Which is the recommended way of working with SNAP in Python - Snappy (JPY, GPF) or GPT

Which is the recommended way of working with SNAP in a Python context?

I have used the NetBeans-based GUI for the Sentinel Toolboxes a couple of times now. While it is nice, it does have some bugs and deficiencies. I would like to integrate the data retrieval (downloading of products) and preparation (extracting specific bands from a specific subregion that is part of a product) in Python in order to hopefully create an example for a cloud service that relies on data from Sentinel. So far I have explored the following two options:

  • snappy - the Python API that comes with the Python setup for SNAP
  • GPT - the command line tool for SNAP

I am using Sentinel 2 Toolbox but my guess is that this functionality is also available for 1 and 3.

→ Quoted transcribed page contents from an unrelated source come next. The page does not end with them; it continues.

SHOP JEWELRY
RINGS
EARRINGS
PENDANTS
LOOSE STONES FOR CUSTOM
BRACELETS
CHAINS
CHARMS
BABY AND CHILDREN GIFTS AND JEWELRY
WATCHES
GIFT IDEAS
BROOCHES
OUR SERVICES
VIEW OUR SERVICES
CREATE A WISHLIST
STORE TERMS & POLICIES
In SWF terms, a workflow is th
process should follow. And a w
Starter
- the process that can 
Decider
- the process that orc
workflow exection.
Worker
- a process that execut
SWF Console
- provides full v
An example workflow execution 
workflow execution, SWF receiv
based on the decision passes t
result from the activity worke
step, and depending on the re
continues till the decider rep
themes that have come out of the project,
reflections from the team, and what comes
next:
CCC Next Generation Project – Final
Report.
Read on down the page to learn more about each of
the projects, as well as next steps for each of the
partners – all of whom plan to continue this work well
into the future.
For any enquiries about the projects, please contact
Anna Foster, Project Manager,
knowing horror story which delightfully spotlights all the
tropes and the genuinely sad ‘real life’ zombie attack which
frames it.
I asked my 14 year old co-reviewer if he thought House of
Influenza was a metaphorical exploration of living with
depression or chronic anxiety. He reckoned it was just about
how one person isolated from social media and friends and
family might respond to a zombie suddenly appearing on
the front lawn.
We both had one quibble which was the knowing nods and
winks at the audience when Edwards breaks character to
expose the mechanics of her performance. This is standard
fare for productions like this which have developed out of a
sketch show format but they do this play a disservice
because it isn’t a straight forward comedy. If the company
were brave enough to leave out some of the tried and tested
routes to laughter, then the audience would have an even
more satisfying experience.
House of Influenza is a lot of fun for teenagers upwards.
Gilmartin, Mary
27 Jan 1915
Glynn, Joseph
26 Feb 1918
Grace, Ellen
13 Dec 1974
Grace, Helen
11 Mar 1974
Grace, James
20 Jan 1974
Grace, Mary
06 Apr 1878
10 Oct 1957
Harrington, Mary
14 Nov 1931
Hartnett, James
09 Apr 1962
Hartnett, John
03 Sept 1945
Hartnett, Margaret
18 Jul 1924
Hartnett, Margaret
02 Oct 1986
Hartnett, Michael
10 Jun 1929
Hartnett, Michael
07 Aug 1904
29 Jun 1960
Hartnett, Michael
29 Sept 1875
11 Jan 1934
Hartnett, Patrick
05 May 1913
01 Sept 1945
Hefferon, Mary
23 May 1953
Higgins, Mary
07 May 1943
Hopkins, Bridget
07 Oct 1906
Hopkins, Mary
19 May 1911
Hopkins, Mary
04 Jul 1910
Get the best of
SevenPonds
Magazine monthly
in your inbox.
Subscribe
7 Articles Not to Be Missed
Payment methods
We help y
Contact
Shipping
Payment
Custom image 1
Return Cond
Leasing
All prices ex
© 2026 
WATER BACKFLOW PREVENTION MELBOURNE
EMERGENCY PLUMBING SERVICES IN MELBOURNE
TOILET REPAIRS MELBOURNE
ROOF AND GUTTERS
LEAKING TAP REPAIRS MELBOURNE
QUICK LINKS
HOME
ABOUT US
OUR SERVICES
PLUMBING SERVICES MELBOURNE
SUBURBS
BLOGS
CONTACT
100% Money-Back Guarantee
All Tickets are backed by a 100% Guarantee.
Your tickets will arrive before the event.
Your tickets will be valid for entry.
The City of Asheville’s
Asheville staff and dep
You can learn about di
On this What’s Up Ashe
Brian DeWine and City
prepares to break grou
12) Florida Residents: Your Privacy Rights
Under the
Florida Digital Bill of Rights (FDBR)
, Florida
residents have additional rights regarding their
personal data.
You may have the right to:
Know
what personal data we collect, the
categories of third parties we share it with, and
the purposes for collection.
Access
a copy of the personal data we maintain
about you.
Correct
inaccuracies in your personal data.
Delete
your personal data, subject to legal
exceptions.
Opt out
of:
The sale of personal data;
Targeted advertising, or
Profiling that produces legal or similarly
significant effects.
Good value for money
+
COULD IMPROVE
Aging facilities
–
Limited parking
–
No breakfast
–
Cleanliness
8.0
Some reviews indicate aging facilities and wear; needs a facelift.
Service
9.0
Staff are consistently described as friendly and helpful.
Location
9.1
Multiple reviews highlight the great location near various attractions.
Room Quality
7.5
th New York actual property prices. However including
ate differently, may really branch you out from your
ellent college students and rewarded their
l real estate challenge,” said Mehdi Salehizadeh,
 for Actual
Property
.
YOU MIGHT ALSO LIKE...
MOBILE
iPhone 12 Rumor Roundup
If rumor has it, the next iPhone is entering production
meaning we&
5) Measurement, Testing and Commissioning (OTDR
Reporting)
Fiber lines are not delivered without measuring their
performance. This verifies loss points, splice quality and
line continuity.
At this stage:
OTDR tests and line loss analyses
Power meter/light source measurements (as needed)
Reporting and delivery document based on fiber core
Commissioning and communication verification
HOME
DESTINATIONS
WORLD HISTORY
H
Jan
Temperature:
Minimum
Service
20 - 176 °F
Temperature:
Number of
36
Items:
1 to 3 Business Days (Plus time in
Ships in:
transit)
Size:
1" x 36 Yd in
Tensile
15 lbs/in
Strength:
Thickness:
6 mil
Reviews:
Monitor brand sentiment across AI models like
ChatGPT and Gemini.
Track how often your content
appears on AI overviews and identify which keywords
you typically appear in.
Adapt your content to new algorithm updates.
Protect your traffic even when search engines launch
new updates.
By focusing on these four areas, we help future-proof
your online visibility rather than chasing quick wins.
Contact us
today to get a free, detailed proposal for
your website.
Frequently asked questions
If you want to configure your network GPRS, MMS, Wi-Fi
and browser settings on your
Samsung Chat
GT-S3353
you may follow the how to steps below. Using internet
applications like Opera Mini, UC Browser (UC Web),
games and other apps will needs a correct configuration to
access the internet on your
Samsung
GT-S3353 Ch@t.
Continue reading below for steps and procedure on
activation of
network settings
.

For snappy there appears to be multiple things going on under the hood. For example I can get a subset in two ways:

  • Using JPY (Java-Python bridge):

    subset_from_region = snappy.jpy.get_type('org.esa.snap.core.gpf.common.SubsetOp')
    subset_from_region = subset_from_region()
    subset_from_region.setSourceProduct(s2_product)
    subset_from_region.setCopyMetadata(True)
    subset_from_region.setGeoRegion(region)
    subset_from_region = subset_from_region.getTargetProduct()
    
  • Using GPF:

    parameters = snappy.HashMap()
    parameters.put('copyMetadata', True)
    parameters.put('geoRegion', region)
    subset_from_region = snappy.GPF.createProduct('subset', parameters, s2_product)
    

If I go with GPT I need to call a sub-process to run the command like this:

subprocess.Popen(
  [gpt_path, '-h', 'Subset'],
  stdout=subprocess.PIPE,
  universal_newlines=True
).communicate()[0]

The latter is not exactly Python-ish per se and it involves managing multiple processes. The reason why I even decided to check GPT out was due to the lack of support for snappy for more recent versions of Python. It becomes increasingly difficult to work with it due to the support for other popular libraries being dropped for older versions of Python over time. Right now I am working on creating a separate Docker container just for snappy since other dependencies I am using to process the extracted images for a specific band at a later stage require more current versions of the Python interpreter. However I feel that this will fail at some point (probably quite soon). I also tried Miniconda by splitting my workflow into two - data acquisition (uses sentinelsat to retrieve a product given user-defined parameters including polygon describing the location), data preparation (uses snappy to process the acquired product producing images for specific bands) and data application (e.g. machine learning algorithm that uses the normal image data for enhancement, segmentation etc.).

I am looking for a more future-proof, consistent approach that involves minimal dependency management and is easy to setup.

Both GPF and JPY do the heavy lifting with Java code. JPY allows you to import data into Python (as, e.g., numpy arrays) to do manipulations in Python, but this involves copying data from Java objects into the Python objects, so memory management can be problematic. GPF provides many specialized operators that are specific to remote sensing. Some operators are simple to code in matrix languages, but others are compiex and sensor-dependent. There are, however, cases where ad-hoc workflows don’t take into account the details specific to remote sensing. One I frequently encounter is mapping optical data stored as a 2D array with matching 2D lon-lat arrays without taking into account the variation in the ground footprint of the sensor array pixels. The footprint is larger near pass edges, and the quality of edge pixels is reduced by longer atmospheric path lengths, so “binning” algorithms are needed to ensure that the lower quality large footprint pixels are not over-represented in mapped image.

NASA’s SeaDAS group has adopted SNAP with the addition of OCSSW processing tools, including Sentinel 2 support.
OCSSW programs can be run from the SeaDAS GUI, but they are command-line programs (for linux and macOS, but for Windows you can use WSL) well suited to large scale batch processing.

If a Python-wrapper is suitable for your needs, take a look at snapista. It will be a fully supported part of SNAP in the near future.

SNAPISTA (snap-contrib.github.io)

Since snapista calls gpt the performance should be way better than what snappy can deliver in most cases.